The Data Revolution Isn’t Coming. It’s Here.
Fortunately, we’re starting to see a shift.
The industry is starting to change and forward-thinking LxD teams are experimenting with more meaningful data strategies. SCORM and spreadsheets are giving way to systems that are more insightful.
xAPI unlike its predecessor SCORM, which only tells you if someone completed a course, can track a wide range of learner behavior. It takes tracking outside of the LMS by monitoring things such as opening a PDF or asking a question in Slack. When paired with a Learning Record Score (LRS) it gives us the full story of how learners actually learn.
We are also seeing the rise of AI-powered analytics which can detect patterns in learner behavior and offer real-time insights. This can help us to predict if a learner is at risk of falling behind, recommend next steps, and flag when a training program isn’t producing the results needed. Enabling LxD professionals to know whether a program is resonating or not,before a learner finishes, and being able to adjust it.
But the tools are only one part of the story, it’s also about how we use them. More LxD professionals are designing with data in mind from the start. They’re starting to ask more important questions. What do we want this training to achieve? How will we know if it’s working? What does “impact” really mean for our organization?
These are questions that demand more than just a multiple-choice quiz.
What the Future Looks Like and How to Get There
The most exciting part? We’re just getting started.
But we have to go further than just tracking data. We need to use that data to create experiences that adapt, respond, and evolve to the changing world. For example: a newly hired manager starts a leadership training program. While going through the program, the AI-powered analytics has found that they are excelling at communication scenarios, but struggling with financial decision-making. Instead of allowing the learner to keep going through the program the same as everyone else, it adjusts. It starts to offer additional resources or maybe a live session focused on budgeting.
If AI-powered analytics can do this for this learner, it can do it for all learners across the organization. Personalized learning for all individuals in ways that would take years to manually make. It’s not a perk.
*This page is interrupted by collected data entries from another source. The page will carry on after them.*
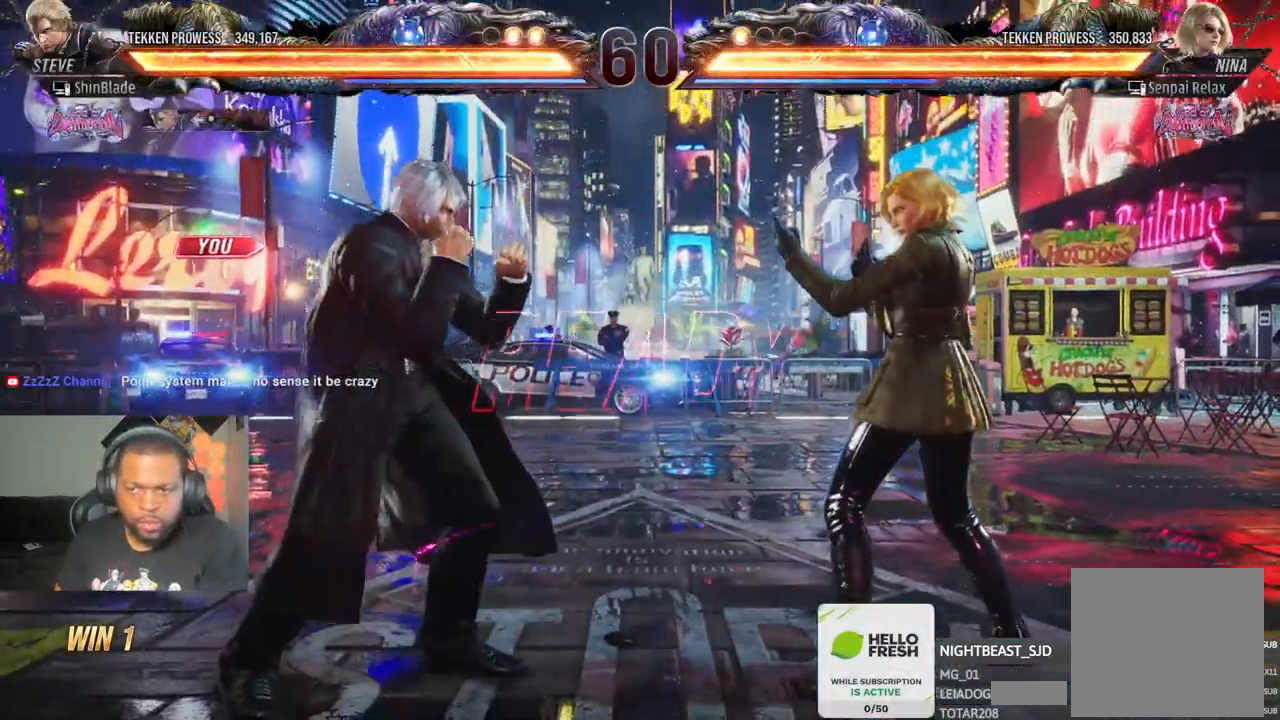
Gameplay with a controller (PlayStation layout); each line is a JSON object with the inputs held at the frame after it. "events" lists button and stick changes between this image and that frame as [ms after this image, input, new state], when the widget could be followed in between.
{"buttons": ["SQUARE", "DPAD_UP", "DPAD_LEFT"], "left_stick": "center", "right_stick": "center"}
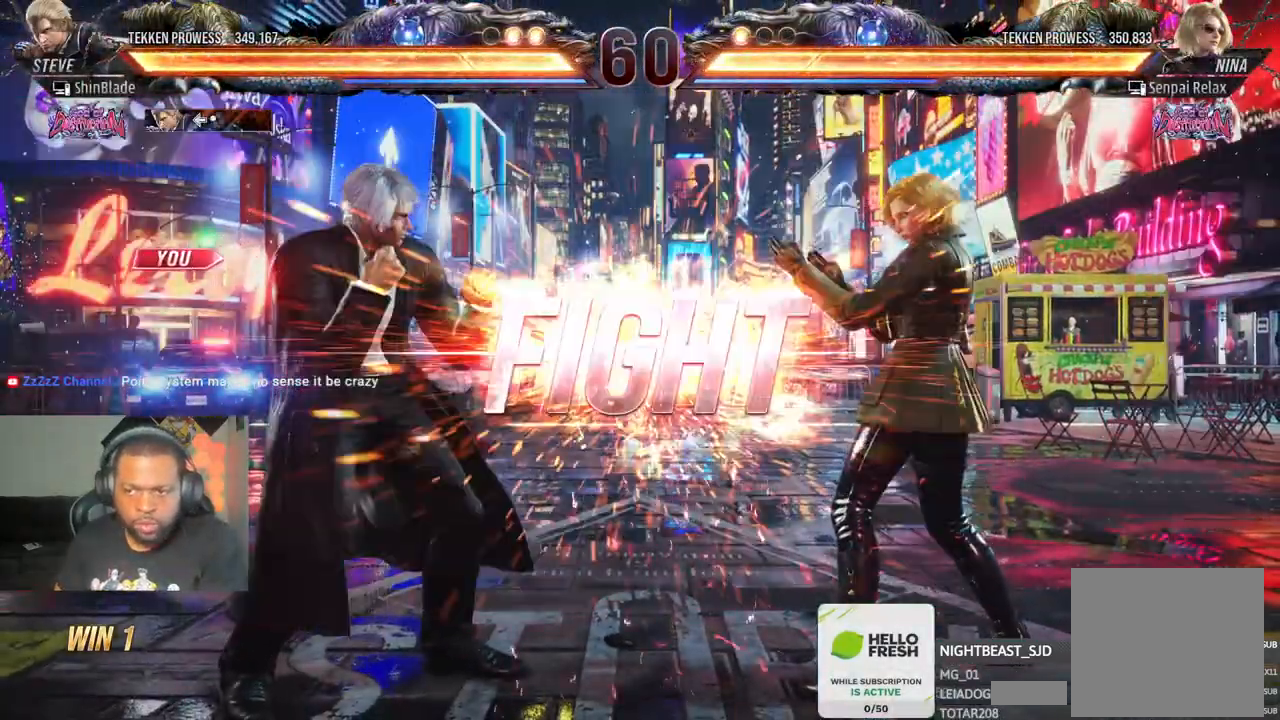
{"buttons": ["SQUARE", "DPAD_DOWN", "DPAD_RIGHT"], "left_stick": "center", "right_stick": "center"}
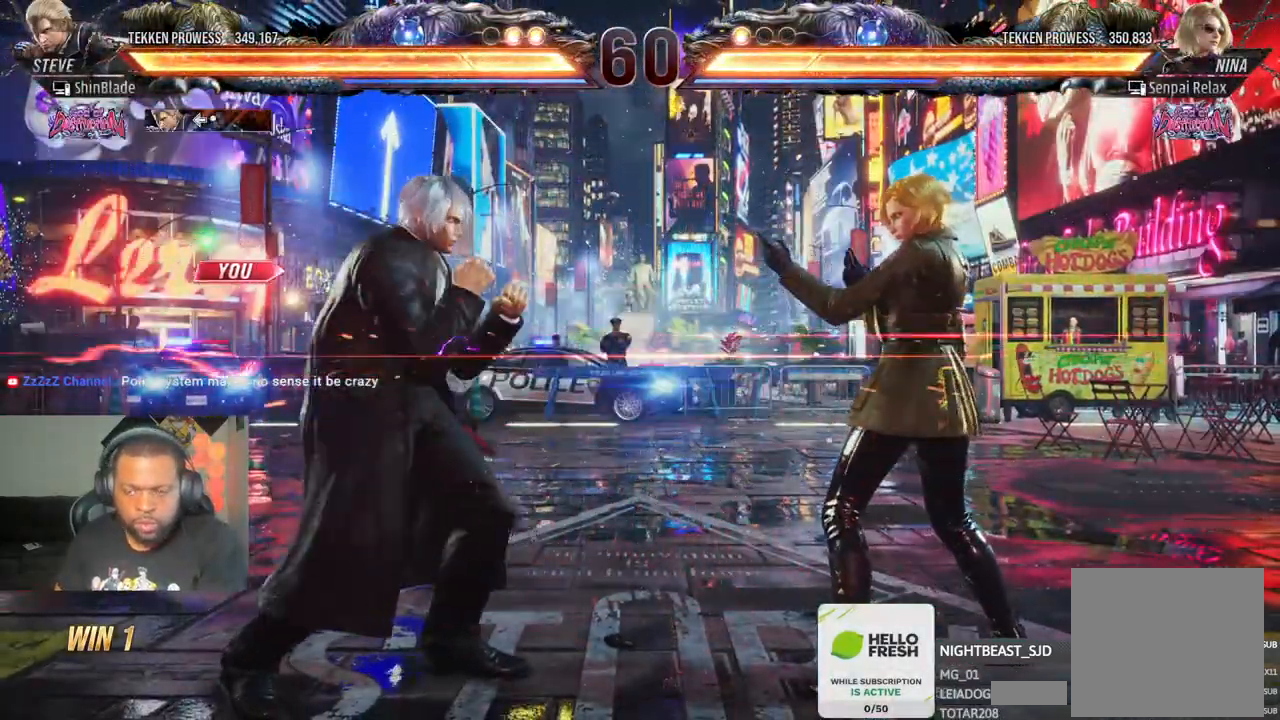
{"buttons": ["DPAD_LEFT"], "left_stick": "center", "right_stick": "center", "events": [[117, "DPAD_DOWN", "up"], [117, "DPAD_RIGHT", "up"], [133, "SQUARE", "up"], [200, "DPAD_LEFT", "down"]]}
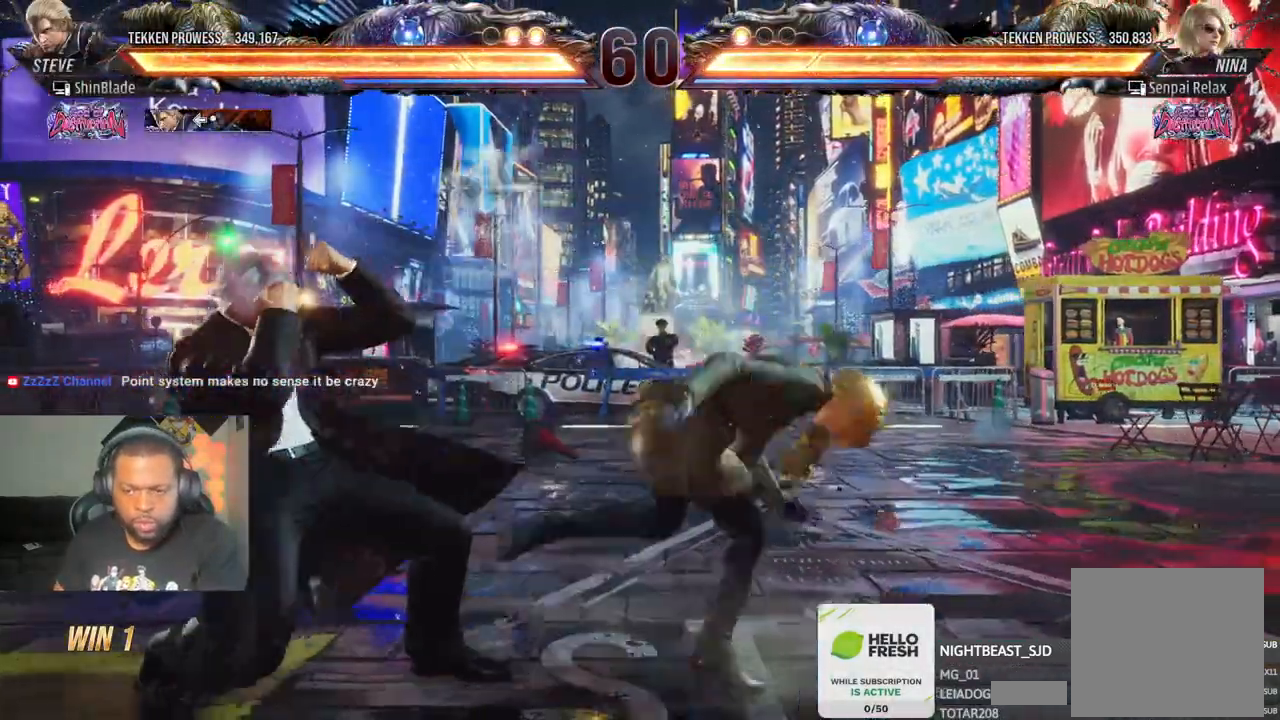
{"buttons": ["SQUARE"], "left_stick": "center", "right_stick": "center", "events": [[217, "DPAD_DOWN", "down"], [450, "DPAD_DOWN", "up"], [450, "DPAD_LEFT", "up"], [467, "SQUARE", "down"]]}
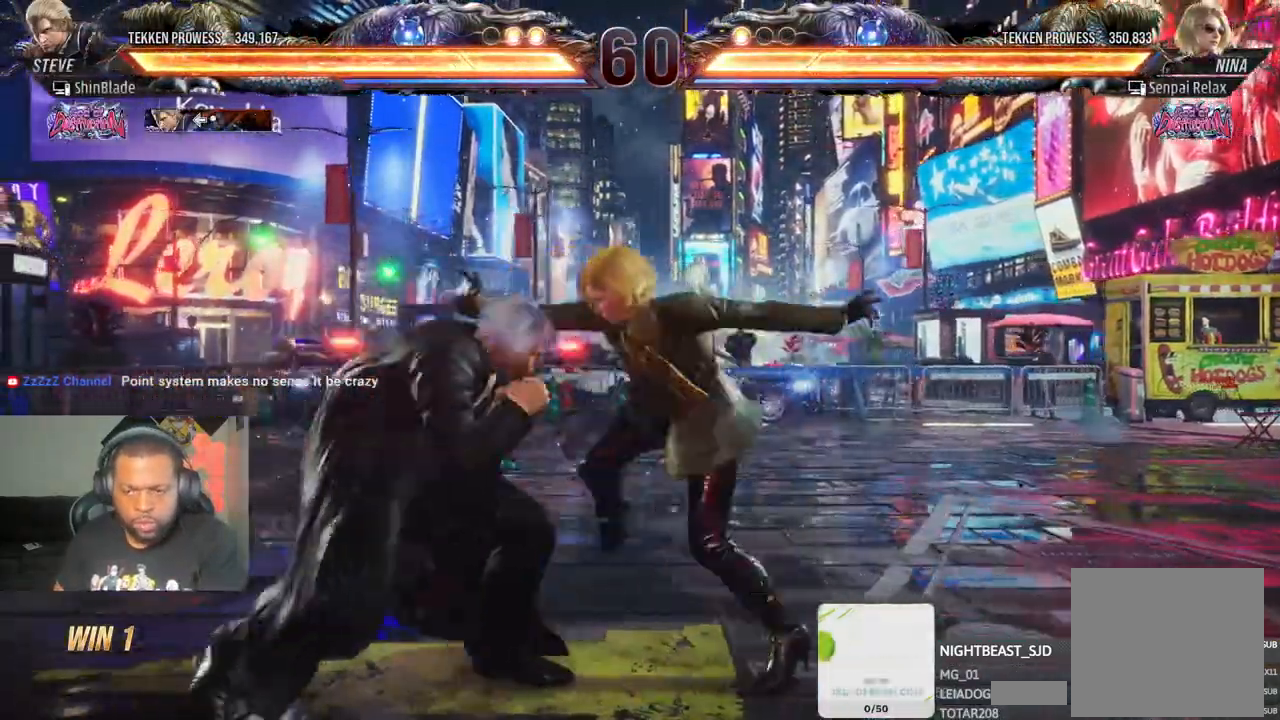
{"buttons": ["CROSS", "CIRCLE", "SQUARE", "TRIANGLE", "DPAD_DOWN", "DPAD_LEFT"], "left_stick": "center", "right_stick": "center"}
It’s a core function.
We’re also on the cusp of predictive analytics that can help organizations identify skill gaps early so they can be resolved early. When we’re able to analyze trends across performance data, learner engagement, and business outcomes, future systems will help LxD professionals determine what their learners need next and how we’ll build it.
Companies are already experimenting with these systems and seeing real results. Improved retention, faster onboarding, stronger performance, and more meaningful data that stakeholders care about.
So, What Now?
Instead, treat it like a co-designer.
We can all start by looking at the data we already are collecting. We need to make sure our data is tied to business goals, not just course logistics. We need to start looking for feedback throughout the learning, not just at the end. We need to start seeing how our systems can communicate with each other so we don’t have to pull data from five systems.
From there look towards upgrading our tools, processes, and even your own data fluency. This doesn’t need to happen overnight. It can happen one step at a time with a pilot program or a better dashboard. Just keep it moving towards the future.
In the years to come, we won’t be judged by how many hours of training we provide, but by what that training helps people do. The only way to know that is through smarter and more strategic data.
Final Thought
We’re not designing for data. We’re designing with it.
It’s not about metrics. It’s about meaning.
And when we do it right, data doesn’t just prove learning works. It helps to learn to work better.